-- How to complete this task --
Please reproduce, word for word, the lines in the rows below, beginning at the line that contains "## 1. System Overview & Architecture" and stopping after the line that contains "- OpenAI API integration".
*** Block opens ***
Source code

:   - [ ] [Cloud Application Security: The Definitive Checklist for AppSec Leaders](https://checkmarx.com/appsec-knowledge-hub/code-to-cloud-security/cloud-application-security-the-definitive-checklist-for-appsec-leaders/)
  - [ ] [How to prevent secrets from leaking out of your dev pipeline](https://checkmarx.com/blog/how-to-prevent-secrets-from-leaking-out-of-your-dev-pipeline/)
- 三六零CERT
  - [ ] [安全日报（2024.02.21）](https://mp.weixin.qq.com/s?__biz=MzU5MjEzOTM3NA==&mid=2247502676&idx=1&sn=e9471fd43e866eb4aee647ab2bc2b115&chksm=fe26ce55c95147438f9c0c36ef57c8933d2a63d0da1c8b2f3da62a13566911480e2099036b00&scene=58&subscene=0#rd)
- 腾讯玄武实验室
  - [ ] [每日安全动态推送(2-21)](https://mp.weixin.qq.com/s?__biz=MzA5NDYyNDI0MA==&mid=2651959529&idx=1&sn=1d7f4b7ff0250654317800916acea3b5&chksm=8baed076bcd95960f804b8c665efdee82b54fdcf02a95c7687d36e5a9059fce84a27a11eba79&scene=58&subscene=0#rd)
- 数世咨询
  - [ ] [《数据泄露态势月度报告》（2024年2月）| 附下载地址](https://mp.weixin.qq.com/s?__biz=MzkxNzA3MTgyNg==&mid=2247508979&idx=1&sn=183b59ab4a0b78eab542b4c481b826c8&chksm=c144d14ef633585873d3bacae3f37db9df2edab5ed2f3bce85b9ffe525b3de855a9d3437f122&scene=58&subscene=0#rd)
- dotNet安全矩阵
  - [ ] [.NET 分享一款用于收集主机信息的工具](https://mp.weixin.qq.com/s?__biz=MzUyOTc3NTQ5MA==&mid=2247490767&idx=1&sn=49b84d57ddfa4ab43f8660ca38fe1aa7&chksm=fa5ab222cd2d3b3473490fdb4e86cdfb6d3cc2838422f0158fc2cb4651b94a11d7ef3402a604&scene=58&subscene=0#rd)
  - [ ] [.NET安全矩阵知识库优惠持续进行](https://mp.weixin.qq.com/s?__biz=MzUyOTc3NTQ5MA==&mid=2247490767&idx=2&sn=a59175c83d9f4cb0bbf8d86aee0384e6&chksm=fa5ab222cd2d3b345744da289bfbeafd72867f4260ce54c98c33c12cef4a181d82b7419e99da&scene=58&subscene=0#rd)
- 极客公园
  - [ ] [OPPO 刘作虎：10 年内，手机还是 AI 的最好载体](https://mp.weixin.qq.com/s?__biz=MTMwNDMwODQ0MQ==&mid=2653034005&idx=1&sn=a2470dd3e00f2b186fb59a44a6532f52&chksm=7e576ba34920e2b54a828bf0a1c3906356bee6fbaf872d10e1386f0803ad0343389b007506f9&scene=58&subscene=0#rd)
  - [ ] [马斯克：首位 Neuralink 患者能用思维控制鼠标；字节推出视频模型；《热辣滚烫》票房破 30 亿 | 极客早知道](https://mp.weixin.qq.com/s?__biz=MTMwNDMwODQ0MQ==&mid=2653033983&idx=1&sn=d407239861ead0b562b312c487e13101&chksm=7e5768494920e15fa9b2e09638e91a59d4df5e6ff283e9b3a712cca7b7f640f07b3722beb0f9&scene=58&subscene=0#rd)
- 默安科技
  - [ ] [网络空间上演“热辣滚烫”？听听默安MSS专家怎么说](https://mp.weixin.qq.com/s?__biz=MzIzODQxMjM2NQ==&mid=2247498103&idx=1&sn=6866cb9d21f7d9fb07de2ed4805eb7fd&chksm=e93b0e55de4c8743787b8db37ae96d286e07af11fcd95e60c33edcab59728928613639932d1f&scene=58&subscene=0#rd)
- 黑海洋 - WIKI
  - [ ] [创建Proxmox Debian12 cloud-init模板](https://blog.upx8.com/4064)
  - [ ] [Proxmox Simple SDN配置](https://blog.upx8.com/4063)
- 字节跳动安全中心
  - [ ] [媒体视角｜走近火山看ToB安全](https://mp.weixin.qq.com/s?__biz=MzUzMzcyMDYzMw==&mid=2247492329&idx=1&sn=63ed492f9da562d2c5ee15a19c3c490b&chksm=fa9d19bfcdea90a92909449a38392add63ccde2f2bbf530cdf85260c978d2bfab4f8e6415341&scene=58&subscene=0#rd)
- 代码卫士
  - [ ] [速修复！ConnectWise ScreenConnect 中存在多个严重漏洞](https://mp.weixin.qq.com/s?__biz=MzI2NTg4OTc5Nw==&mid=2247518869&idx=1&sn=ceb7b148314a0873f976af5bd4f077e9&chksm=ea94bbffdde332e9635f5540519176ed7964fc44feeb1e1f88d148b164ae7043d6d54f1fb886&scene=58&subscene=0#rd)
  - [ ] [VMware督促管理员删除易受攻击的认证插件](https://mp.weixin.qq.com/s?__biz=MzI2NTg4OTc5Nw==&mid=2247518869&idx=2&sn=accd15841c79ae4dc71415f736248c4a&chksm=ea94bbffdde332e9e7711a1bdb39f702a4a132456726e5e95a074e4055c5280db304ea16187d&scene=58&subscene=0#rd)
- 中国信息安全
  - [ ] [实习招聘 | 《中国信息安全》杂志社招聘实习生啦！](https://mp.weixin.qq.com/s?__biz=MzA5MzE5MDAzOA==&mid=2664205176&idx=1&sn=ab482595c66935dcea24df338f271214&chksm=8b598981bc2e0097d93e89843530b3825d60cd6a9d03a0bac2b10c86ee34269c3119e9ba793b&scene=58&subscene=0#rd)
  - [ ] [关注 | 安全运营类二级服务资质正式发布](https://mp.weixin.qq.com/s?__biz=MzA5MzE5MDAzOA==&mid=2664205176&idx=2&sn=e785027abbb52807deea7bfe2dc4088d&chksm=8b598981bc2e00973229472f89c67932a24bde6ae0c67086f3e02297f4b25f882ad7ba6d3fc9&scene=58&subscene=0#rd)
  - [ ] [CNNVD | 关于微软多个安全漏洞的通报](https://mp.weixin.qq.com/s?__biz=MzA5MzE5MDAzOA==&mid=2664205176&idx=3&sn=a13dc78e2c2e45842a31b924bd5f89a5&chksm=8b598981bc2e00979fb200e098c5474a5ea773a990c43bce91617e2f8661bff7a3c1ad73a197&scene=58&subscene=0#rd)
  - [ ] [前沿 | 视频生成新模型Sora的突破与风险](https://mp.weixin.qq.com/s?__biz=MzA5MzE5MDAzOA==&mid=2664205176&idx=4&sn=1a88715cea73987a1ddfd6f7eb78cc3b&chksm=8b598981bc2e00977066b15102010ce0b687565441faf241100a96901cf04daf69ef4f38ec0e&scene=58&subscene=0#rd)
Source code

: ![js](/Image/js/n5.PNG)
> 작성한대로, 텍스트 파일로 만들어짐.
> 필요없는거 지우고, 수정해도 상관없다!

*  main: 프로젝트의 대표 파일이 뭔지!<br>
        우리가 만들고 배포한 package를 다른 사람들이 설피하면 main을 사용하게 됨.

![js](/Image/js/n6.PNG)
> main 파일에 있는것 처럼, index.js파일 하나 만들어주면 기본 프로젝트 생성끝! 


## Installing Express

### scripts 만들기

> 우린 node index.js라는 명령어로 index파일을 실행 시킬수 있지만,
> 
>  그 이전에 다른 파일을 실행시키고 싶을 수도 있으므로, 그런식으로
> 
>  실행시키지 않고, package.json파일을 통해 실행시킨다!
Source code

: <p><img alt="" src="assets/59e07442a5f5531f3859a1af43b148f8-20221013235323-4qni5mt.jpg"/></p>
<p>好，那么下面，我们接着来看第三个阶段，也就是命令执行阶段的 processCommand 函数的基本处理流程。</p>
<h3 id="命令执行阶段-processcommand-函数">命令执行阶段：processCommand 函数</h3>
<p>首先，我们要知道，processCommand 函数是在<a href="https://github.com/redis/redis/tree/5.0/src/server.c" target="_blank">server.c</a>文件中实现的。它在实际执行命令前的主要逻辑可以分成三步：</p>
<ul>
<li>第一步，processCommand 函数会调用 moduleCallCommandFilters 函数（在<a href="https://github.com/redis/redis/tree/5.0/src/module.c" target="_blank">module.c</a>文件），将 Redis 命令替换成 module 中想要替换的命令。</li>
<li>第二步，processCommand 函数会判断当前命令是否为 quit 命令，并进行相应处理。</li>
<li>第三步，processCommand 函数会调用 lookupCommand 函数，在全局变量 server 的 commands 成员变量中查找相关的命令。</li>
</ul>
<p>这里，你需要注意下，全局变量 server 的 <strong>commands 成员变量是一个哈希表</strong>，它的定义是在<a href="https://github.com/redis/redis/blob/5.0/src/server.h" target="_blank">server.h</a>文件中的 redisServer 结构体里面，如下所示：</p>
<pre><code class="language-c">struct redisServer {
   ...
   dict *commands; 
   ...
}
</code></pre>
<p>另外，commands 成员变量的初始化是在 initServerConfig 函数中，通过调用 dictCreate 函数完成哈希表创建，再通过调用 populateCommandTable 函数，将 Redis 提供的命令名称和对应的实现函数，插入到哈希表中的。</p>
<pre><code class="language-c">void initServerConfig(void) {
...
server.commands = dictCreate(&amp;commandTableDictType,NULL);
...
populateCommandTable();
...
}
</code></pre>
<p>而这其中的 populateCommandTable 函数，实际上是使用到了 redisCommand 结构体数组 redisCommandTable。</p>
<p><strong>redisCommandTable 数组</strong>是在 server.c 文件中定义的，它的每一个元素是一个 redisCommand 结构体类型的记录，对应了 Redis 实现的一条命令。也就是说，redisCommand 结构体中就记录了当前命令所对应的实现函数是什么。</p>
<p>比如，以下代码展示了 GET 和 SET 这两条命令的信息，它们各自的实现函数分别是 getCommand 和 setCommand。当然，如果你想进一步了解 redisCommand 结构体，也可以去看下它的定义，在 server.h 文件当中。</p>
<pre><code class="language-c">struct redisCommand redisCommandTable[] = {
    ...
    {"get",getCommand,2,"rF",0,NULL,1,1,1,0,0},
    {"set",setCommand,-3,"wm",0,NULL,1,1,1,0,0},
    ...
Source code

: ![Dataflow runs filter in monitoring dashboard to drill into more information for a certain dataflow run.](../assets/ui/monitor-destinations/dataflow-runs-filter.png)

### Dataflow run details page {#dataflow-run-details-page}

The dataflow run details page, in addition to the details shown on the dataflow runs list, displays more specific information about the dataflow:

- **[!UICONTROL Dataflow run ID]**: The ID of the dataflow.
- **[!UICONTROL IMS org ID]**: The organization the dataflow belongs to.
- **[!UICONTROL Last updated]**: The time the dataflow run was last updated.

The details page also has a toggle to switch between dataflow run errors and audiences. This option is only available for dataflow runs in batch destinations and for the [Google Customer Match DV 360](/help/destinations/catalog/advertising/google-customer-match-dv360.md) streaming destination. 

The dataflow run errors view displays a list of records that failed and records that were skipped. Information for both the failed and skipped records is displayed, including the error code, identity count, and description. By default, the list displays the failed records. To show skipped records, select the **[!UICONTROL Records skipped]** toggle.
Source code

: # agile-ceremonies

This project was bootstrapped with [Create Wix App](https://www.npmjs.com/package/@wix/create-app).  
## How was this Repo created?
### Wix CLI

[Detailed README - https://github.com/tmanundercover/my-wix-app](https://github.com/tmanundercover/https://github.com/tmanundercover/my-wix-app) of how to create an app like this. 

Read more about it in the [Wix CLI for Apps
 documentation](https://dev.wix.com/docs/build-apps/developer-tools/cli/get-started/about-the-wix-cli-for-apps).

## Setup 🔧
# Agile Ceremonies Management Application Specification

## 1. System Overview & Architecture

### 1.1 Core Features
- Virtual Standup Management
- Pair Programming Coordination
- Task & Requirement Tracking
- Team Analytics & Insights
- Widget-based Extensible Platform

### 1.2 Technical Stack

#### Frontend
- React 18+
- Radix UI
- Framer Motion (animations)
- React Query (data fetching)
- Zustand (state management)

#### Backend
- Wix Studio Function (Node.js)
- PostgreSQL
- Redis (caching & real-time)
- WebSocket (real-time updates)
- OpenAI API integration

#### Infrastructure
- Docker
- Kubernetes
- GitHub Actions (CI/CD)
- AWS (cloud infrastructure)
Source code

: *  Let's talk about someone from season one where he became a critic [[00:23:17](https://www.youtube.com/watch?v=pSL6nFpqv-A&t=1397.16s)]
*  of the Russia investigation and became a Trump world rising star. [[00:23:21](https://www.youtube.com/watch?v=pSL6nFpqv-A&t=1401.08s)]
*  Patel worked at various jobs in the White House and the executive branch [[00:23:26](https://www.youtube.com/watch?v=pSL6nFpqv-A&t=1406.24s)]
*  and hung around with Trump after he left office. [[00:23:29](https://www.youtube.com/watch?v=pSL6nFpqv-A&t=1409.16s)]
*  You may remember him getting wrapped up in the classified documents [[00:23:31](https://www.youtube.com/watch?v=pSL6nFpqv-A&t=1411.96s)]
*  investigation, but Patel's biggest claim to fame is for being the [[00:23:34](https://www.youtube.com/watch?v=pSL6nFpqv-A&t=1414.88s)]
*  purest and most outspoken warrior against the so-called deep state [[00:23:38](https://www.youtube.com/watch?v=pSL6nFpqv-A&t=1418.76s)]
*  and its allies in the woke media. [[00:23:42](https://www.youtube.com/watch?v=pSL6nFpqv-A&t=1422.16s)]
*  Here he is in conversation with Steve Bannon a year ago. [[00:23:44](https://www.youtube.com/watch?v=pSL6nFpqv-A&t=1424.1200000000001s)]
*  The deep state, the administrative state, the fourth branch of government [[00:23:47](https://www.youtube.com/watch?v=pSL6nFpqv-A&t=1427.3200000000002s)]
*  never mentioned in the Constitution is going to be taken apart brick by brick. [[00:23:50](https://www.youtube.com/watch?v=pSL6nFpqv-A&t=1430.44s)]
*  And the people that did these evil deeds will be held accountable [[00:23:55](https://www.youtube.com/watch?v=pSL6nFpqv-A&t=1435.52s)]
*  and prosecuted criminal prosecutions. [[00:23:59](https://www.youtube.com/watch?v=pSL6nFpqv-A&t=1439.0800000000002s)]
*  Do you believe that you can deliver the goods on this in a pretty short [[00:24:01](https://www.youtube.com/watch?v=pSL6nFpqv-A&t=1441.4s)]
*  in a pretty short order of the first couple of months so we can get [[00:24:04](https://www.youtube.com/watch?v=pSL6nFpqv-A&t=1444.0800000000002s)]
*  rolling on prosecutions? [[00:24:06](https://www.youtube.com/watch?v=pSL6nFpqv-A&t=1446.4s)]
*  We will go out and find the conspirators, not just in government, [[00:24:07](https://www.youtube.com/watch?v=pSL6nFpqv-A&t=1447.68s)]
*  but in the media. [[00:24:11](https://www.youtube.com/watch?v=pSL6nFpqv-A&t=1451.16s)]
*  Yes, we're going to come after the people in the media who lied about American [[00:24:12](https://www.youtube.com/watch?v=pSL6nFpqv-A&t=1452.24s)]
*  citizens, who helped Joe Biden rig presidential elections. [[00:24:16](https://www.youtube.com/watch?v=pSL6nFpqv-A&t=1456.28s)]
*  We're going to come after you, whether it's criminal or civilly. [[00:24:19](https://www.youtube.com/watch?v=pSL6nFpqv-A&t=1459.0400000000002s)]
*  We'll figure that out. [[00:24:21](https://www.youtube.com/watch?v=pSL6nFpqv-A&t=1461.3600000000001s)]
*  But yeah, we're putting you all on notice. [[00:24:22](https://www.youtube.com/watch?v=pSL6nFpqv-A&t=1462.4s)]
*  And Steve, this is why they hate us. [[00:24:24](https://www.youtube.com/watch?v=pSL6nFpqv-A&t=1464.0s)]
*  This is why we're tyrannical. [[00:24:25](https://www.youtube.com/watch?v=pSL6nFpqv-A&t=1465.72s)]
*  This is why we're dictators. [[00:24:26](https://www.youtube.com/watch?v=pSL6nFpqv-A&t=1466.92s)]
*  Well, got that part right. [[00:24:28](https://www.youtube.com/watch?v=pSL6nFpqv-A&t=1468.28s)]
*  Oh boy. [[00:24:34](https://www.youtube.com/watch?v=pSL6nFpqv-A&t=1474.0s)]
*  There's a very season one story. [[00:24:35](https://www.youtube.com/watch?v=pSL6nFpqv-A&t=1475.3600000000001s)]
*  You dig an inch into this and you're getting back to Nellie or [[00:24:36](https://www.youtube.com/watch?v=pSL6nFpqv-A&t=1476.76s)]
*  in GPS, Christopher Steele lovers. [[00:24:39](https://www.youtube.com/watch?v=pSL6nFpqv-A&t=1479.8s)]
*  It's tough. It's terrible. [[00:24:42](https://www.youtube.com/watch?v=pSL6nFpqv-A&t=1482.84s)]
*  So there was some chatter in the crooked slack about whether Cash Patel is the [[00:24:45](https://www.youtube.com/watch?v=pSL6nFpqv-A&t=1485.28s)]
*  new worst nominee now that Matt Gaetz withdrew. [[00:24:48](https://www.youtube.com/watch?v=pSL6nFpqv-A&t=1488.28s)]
*** Block closes ***
-- Solved problem --
## 1. System Overview & Architecture

### 1.1 Core Features
- Virtual Standup Management
- Pair Programming Coordination
- Task & Requirement Tracking
- Team Analytics & Insights
- Widget-based Extensible Platform

### 1.2 Technical Stack

#### Frontend
- React 18+
- Radix UI
- Framer Motion (animations)
- React Query (data fetching)
- Zustand (state management)

#### Backend
- Wix Studio Function (Node.js)
- PostgreSQL
- Redis (caching & real-time)
- WebSocket (real-time updates)
- OpenAI API integration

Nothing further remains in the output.